### DATA LISTING
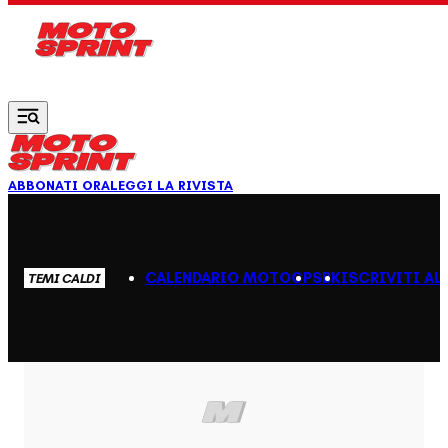
Vai al contenuto principale
ABBONATI ORA
LEGGI LA RIVISTA
CALENDARIO MOTOGP
SBK
ISCRIVITI AL
TEMI CALDI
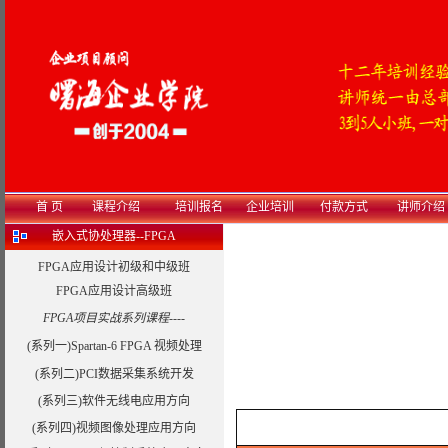
首 页
课程介绍
培训报名
企业培训
付款方式
讲师介绍
嵌入式协处理器--FPGA
FPGA应用设计初级和中级班
FPGA应用设计高级班
FPGA项目实战系列课程----
(系列一)Spartan-6 FPGA 视频处理
(系列二)PCI数据采集系统开发
(系列三)软件无线电应用方向
(系列四)视频图像处理应用方向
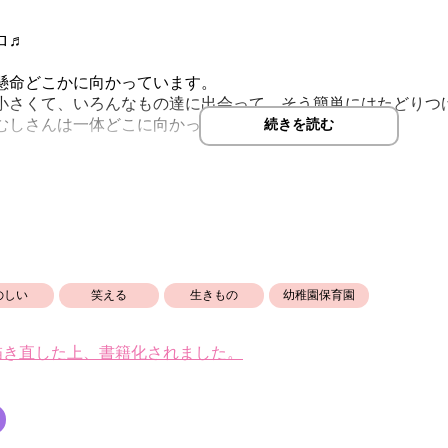
ロ♬
懸命どこかに向かっています。
小さくて、いろんなもの達に出会って、そう簡単にはたどりつ
むしさんは一体どこに向かっているのでしょうか？
続きを読む
のしい
笑える
生きもの
幼稚園保育園
描き直した上、書籍化されました。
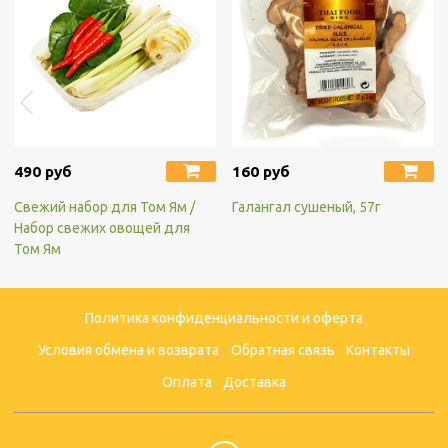
490 руб
160 руб
Свежий набор для Том Ям /
Галангал сушеный, 57г
Набор свежих овощей для
Том Ям
Политика конфиденциальности и оферта
Условия обмена и возврата
Обратная связь
Контакты
Оплата
Доставка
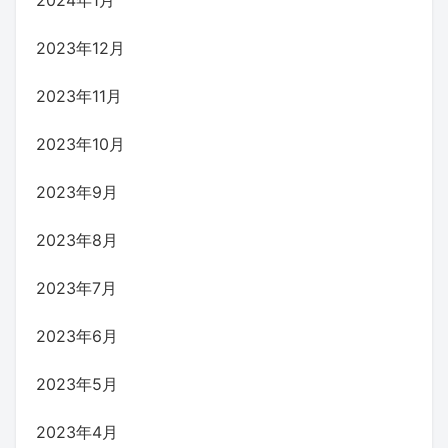
2023年12月
2023年11月
2023年10月
2023年9月
2023年8月
2023年7月
2023年6月
2023年5月
2023年4月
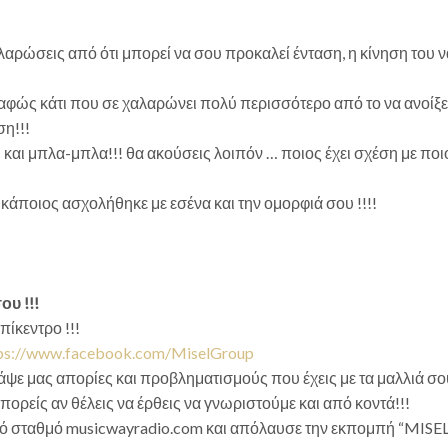
αρώσεις από ότι μπορεί να σου προκαλεί ένταση, η κίνηση του ν
σαφώς κάτι που σε χαλαρώνει πολύ περισσότερο από το να ανοίξει
ση!!!
ει και μπλα-μπλα!!! θα ακούσεις λοιπόν … ποιος έχει σχέση με πο
κάποιος ασχολήθηκε με εσένα και την ομορφιά σου !!!!
ου !!!
πίκεντρο !!!
ps://www.facebook.com/MiselGroup
άψε μας απορίες και προβληματισμούς που έχεις με τα μαλλιά σου 
Μπορείς αν θέλεις να έρθεις να γνωριστούμε και από κοντά!!!
κό σταθμό musicwayradio.com και απόλαυσε την εκπομπή “MISEL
######
WHAT IS BEING ASKED: Every line above in the stretch from the one with "FPGA应用设计初级和中级班" through the one with "Свежий набор для Том Ям /" is to be transcribed exactly, ends included. No picture is copied.

SOLUTION FOR THIS PROBLEM:
FPGA应用设计初级和中级班
FPGA应用设计高级班
FPGA项目实战系列课程----
(系列一)Spartan-6 FPGA 视频处理
(系列二)PCI数据采集系统开发
(系列三)软件无线电应用方向
(系列四)视频图像处理应用方向
ロ♬
懸命どこかに向かっています。
小さくて、いろんなもの達に出会って、そう簡単にはたどりつ
むしさんは一体どこに向かっているのでしょうか？
続きを読む
のしい
笑える
生きもの
幼稚園保育園
描き直した上、書籍化されました。
490 руб
160 руб
Свежий набор для Том Ям /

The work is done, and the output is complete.